[Raw data]
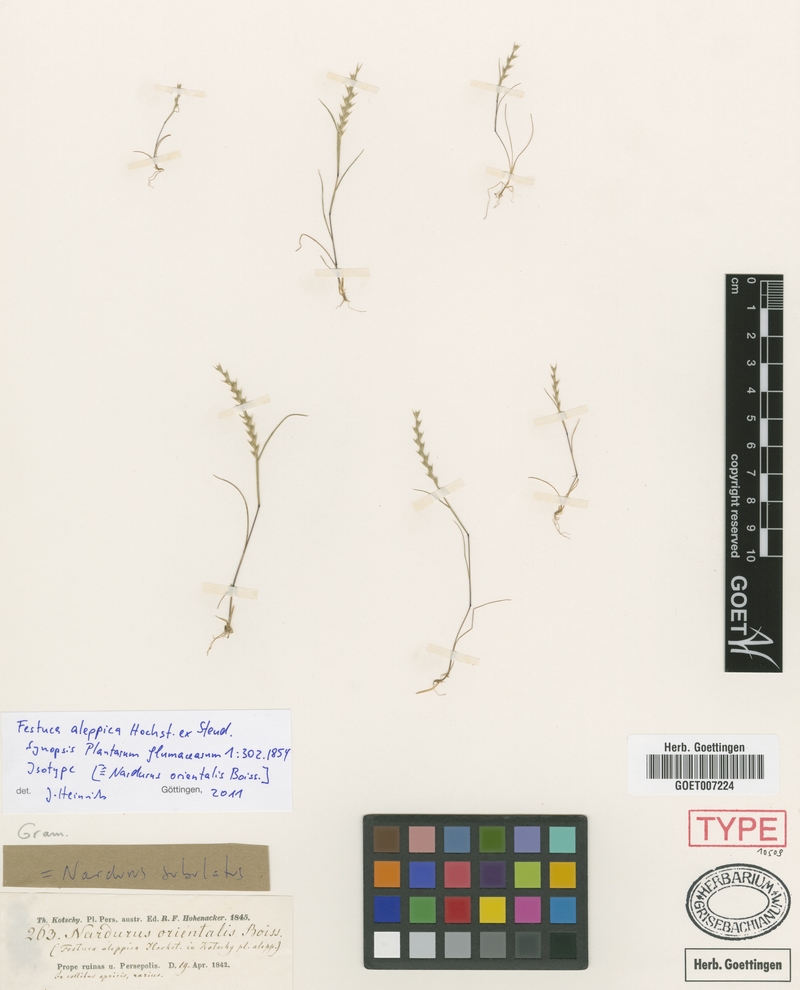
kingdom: Plantae
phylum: Tracheophyta
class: Liliopsida
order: Poales
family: Poaceae
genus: Festuca
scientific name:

• Aim
Render every line of the data above as a numbered list, skipping any blank lines and omitting the pictures.

• Output of the task
1. kingdom: Plantae
2. phylum: Tracheophyta
3. class: Liliopsida
4. order: Poales
5. family: Poaceae
6. genus: Festuca
7. scientific name:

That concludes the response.